Everyone is talking about cryptocurrencies right now, but what does all of it mean? So welcome to our blog that will help you to understand cryptocurrency. So, in this article, we focus on telling about what it is? How does it actually work?
What is Cryptocurrency?
Cryptocurrency, is any form of currency that exists digitally or virtually and uses cryptography to secure transactions. Cryptocurrencies use a decentralized system to record transactions, dont have a central issuing or regulating authority. The people who maintain the ledger and take responsibilities of cryptocurrency are miners. And to maintain and validate this process is mining. Cryptocurrency is base on peer to peer system which enable to send payment from one place to another with in a second.
Bitcoin was the first cryptocurrency that was founded in 2009. Other cryptocurrency like Ethereum, Tether, Binance Coin are also popular nowadays.
How Cryptocurrency actually works?
Cryptocurrency is a digital currency, which means it only exists electronically. Cryptocurrency doesnt work like most money. It isnt attached to a state or government, so it doesnt have a central issuing authority or regulatory body. Basically, that means theres no organization deciding when to make more bitcoins, figuring out how many to produce, keeping track of where they are, or investigating fraud.
So, lets take an example of Bitcoin. It is a fully digital currency, and you can exchange bitcoins between computers in a worldwide peer-to-peer network. The whole point of most peer-to-peer networks is sharing stuff, like letting people make copies of legal music or movies to download.
A bitcoin is actually an entry on a huge, global ledger called the blockchain. The blockchain records every bitcoin transaction that has ever happened. So when you send someone bitcoins, its not like youre sending them a bunch of files. Instead, youre basically writing the exchange down on that big ledger - something like, James sends Lara 5 bitcoins.
Even though the blockchain is a central record, theres no official group of people who update the ledger and keep track of everybodys money like a bank does - its decentralized. In fact, anybody can volunteer to keep the blockchain up to date with all the new transactions. It all works because there are lots of people keeping track of the same thing, to make sure all transactions are accurate.
So when you want to send or receive money, you have to announce it to everyone, so the people keeping track can update their ledgers.
So for every transaction, youre announcing a couple of things to the bitcoin network: your account number, the account number of the person youre sending bitcoins to, and how many bitcoins you want to send. And all the users who are keeping copies of the blockchain will add your transaction to the current block. Having a bunch of people keep track of transactions is a pretty good security measure.
Example of Cryptocurrency
Bitcoin is a fully digital currency, and you can exchange bitcoins between computers in a worldwide peer-to-peer network. It was founded in 2009 and the currency was developed by Satoshi Nakamoto.
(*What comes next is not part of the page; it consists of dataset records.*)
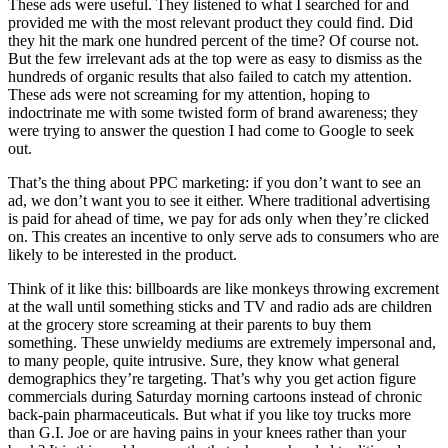
These ads were useful. They listened to what I searched for and
provided me with the most relevant product they could find. Did
they hit the mark one hundred percent of the time? Of course not.
But the few irrelevant ads at the top were as easy to dismiss as the
hundreds of organic results that also failed to catch my attention.
These ads were not screaming for my attention, hoping to
indoctrinate me with some twisted form of brand awareness; they
were trying to answer the question I had come to Google to seek
out.
That’s the thing about PPC marketing: if you don’t want to see an
ad, we don’t want you to see it either. Where traditional advertising
is paid for ahead of time, we pay for ads only when they’re clicked
on. This creates an incentive to only serve ads to consumers who are
likely to be interested in the product.
Think of it like this: billboards are like monkeys throwing excrement
at the wall until something sticks and TV and radio ads are children
at the grocery store screaming at their parents to buy them
something. These unwieldy mediums are extremely impersonal and,
to many people, quite intrusive. Sure, they know what general
demographics they’re targeting. That’s why you get action figure
commercials during Saturday morning cartoons instead of chronic
back-pain pharmaceuticals. But what if you like toy trucks more
than G.I. Joe or are having pains in your knees rather than your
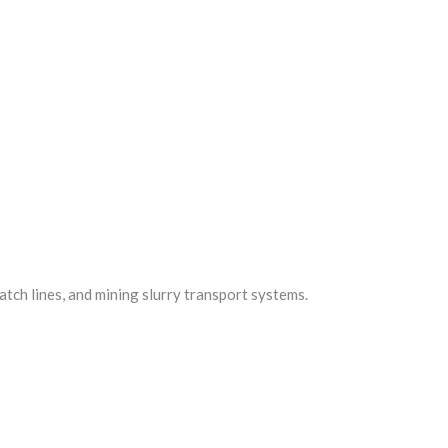
batch lines, and mining slurry transport systems.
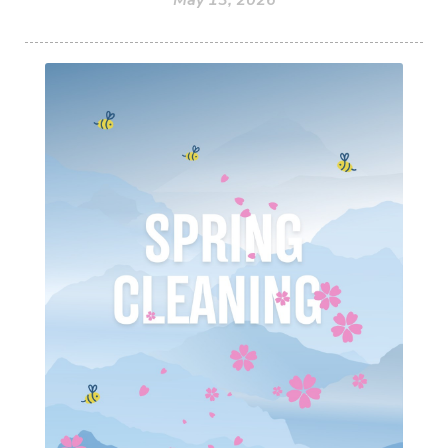
May 13, 2026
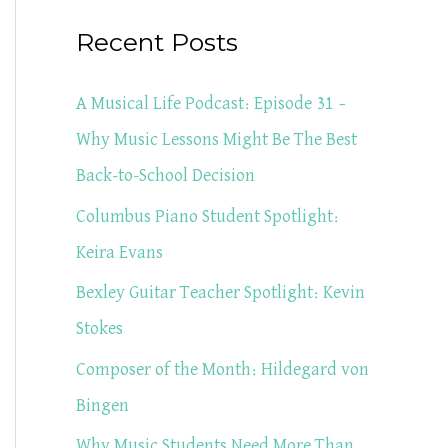
a
Recent Posts
r
c
A Musical Life Podcast: Episode 31 –
h
Why Music Lessons Might Be The Best
f
Back-to-School Decision
o
Columbus Piano Student Spotlight:
r
Keira Evans
:
Bexley Guitar Teacher Spotlight: Kevin
Stokes
Composer of the Month: Hildegard von
Bingen
Why Music Students Need More Than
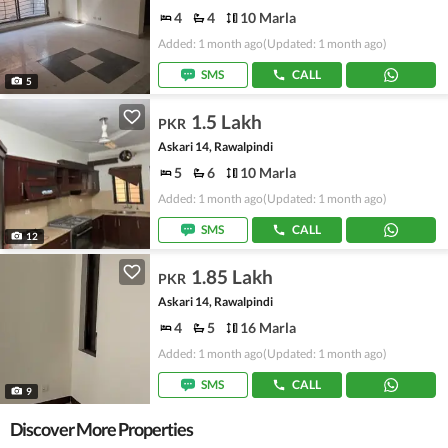
4
4
10 Marla
Added: 1 month ago
(Updated: 1 month ago)
SMS
CALL
5
1.5 Lakh
PKR
Askari 14, Rawalpindi
5
6
10 Marla
Added: 1 month ago
(Updated: 1 month ago)
SMS
CALL
12
1.85 Lakh
PKR
Askari 14, Rawalpindi
4
5
16 Marla
Added: 1 month ago
(Updated: 1 month ago)
SMS
CALL
9
Discover More Properties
Dogecoin was created by Billy Markus and Jackson Palmer in 8 December 2013. It is an open source peer-to-peer digital currency.
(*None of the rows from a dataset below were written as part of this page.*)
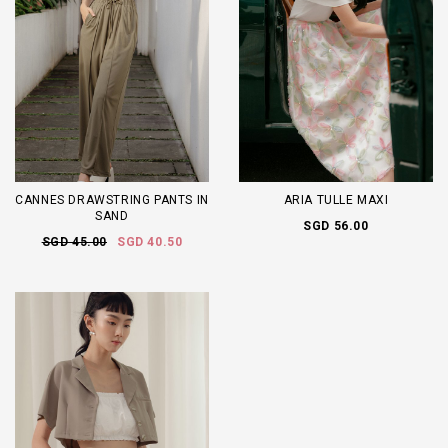
CANNES DRAWSTRING PANTS IN
ARIA TULLE MAXI
SAND
SGD 56.00
SGD 45.00
SGD 40.50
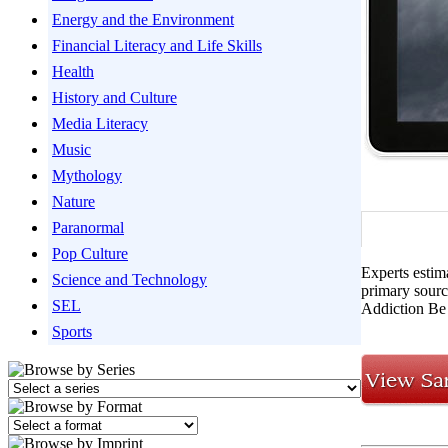
Energy and the Environment
Financial Literacy and Life Skills
Health
History and Culture
Media Literacy
Music
Mythology
Nature
Paranormal
Pop Culture
Experts estim
Science and Technology
primary sourc
SEL
Addiction Be
Sports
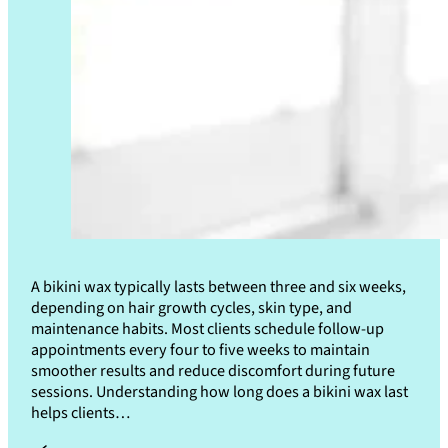
A bikini wax typically lasts between three and six weeks,
depending on hair growth cycles, skin type, and
maintenance habits. Most clients schedule follow-up
appointments every four to five weeks to maintain
smoother results and reduce discomfort during future
sessions. Understanding how long does a bikini wax last
helps clients…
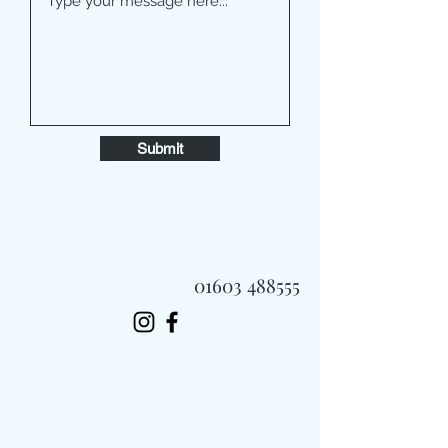
Submit
01603 488555
Always Fast, Always Fresh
Ethereum was created in 2013 by programmer Vitalik Buterin. It is a public blockchain platform with programmable transaction functionality. It is an open source blockchain decentralized platform for money, other new kind of things.
Tether is a stablecoin cryptocurrency that is hosted on the Ethereum and Bitcoin blockchains, among others. The reason tether is called stablecoin is that one token of tether is equal to $1 USD.
History of Currency
Stage one, so when society was in its early stages, there was no such thing as money. The only way to buy something off someone was to go up to them and tell them I like your dog, Ill trade you my cow for it. The issue with this trading system is that even though you might be perfectly happy to give up your cow, but you just might not want a dog. So, that trade will never happen, but thats where currency came in.
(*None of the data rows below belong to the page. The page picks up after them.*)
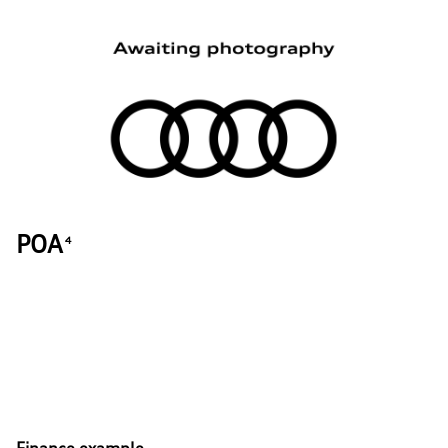
POA
4
Finance example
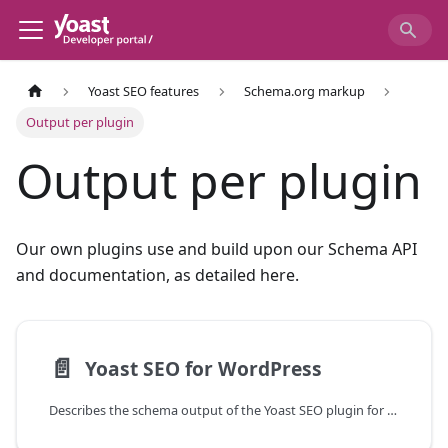
Yoast SEO features
Schema.org markup
Output per plugin
Output per plugin
Our own plugins use and build upon our Schema API
and documentation, as detailed here.
📄️
Yoast SEO for WordPress
Describes the schema output of the Yoast SEO plugin for WordPress.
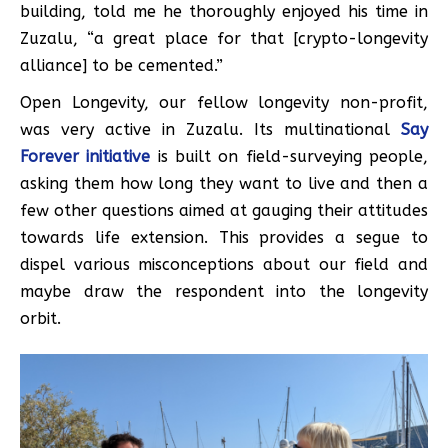
building, told me he thoroughly enjoyed his time in
Zuzalu, “a great place for that [crypto-longevity
alliance] to be cemented.”
Open Longevity, our fellow longevity non-profit,
was very active in Zuzalu. Its multinational
Say
Forever initiative
is built on field-surveying people,
asking them how long they want to live and then a
few other questions aimed at gauging their attitudes
towards life extension. This provides a segue to
dispel various misconceptions about our field and
maybe draw the respondent into the longevity
orbit.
Stage two, at that time coins, were made of precious materials like gold and silver. Everyone accepted that they were worth something. Youve heard of the British pound, the reason theyre called pounds is that one pound just used to be one pound of silver. As long as we have coins, we can trade for anything. Even if you have no use for the silver coin. You can always use it to trade for something.
Stage three, like banks, became established and governments had control. We realized that as long as there was trust in the system, we could move away from needing to carry blocks of coins towards something even more convenient and lightweight like paper money.
Stage four, everything is going online and people are using credit cards to buy things. People are doing online shopping nowadays and just using cashless transactions. We just dont see money any more.
Stage five, cryptocurrency is 100% virtual. With crypto, there is no gold, silver, or paper used in transactions. The concept of cryptocurrency is that, think of them as running spreadsheets of whose paid what to whom. But instead of multiple banks keeping their own separate records, with crypto there is just one spreadsheet of every transaction made using that currency and this is called a ledger.